Open Stack

Mon Jan 19 17:02:17 UTC 2015

Per request moving this thread to the openstack-dev list.

I was not able to reproduce the issue so far either on the
vm you pointed me or in any of my VMs.

Several things I observed on `your` machine:
1. The installed kernel is newer then the actually used (No known related issue)
2. On the First tempest (run logs are collected [0]) lp#1353939 was triggered, but not related
3. After tried to reproduce the use many-many times I hit lp#1411525, the patch
   which introduced is already reverted.
4. Once I saw 'Returning 400 to user: No nw_info cache associated with instance' what I haven't
   seen with nova network for a long time.  (once in 100 run)
5. I see many annoying iscsi related logging, It also does not related to the connection issue,
   IMHO the tgtadm can be considered as DEPRECATED thing, and we should switch to lioadm.

So far, No Log entry found in connection to connection issue 
 which would worth to search on logstash.

The nova network log is not sufficient to figure out the actual netfilter state at any moment.
According the log it should have update the chains with something, but who knows..

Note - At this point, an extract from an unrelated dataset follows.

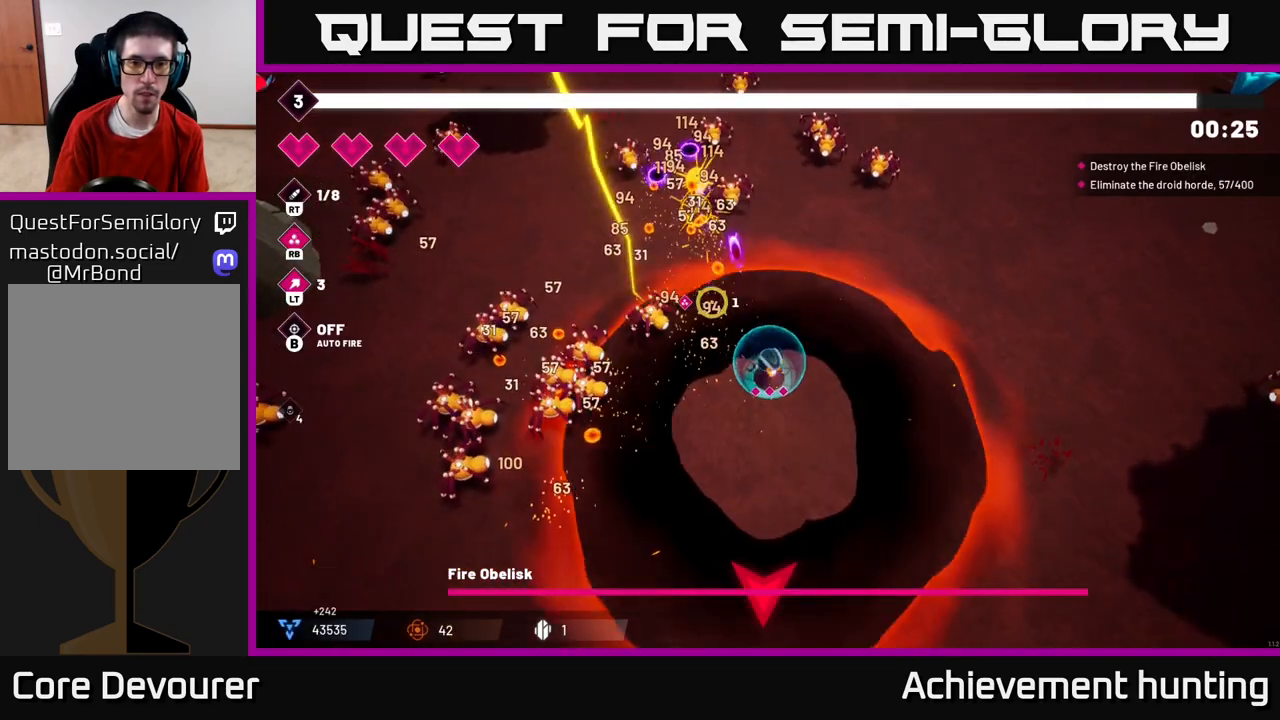
{"buttons": ["R2"], "left_stick": "down", "right_stick": "down-left", "events": [[50, "right_stick", "left"], [167, "left_stick", "up-left"], [200, "right_stick", "down-left"], [267, "R2", "down"], [383, "left_stick", "down"]]}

With the ssh connection issues you can do very few things as post-mortem analyses.
Tempest normally deletes the related resources, so less evidences remaining.
If the issue is reproducible some cases enough to alter the test to do not destroy evidences,
but very frequently some kind of real debugger required.

Several suspected thing:
* The vm was able to acquire address via dhcp -> successful boot, has L2 connectivity.
* No evidence found for a dead qemu, no special libvirt operation requested before failure.
* nnet claims it added the floating ip to the br100
* L3 issue / security group rules ?..

The basic network debug was removed form tempest[1]. I would like to recommend to revert that change
in order to have an idea at least the interfaces and netfilter was or wasn't in a good shape [1].

I also created a vm with enabled firewalld (normally it is not in my devstack setups), the 3
mentioned test case working fine even after running these tests for hours.
However the '/var/log/firewalld' contains COMMAD_FAILURES as in `your` vm. 

I will try run more full tempest+nnet at F21 in my env to have more sample for success rate.

So far I reproduced 0 ssh failure,
so I will scan the logs[0] again more carefully on `your` machine,
maybe I missed something, maybe those tests interfered with something less obvious.

I'll check the other gate f21 logs (~100 job/week),
 does anything happened when the issue started and/or is the issue still exists. 

So, I have nothing useful at the moment, but I did not given up.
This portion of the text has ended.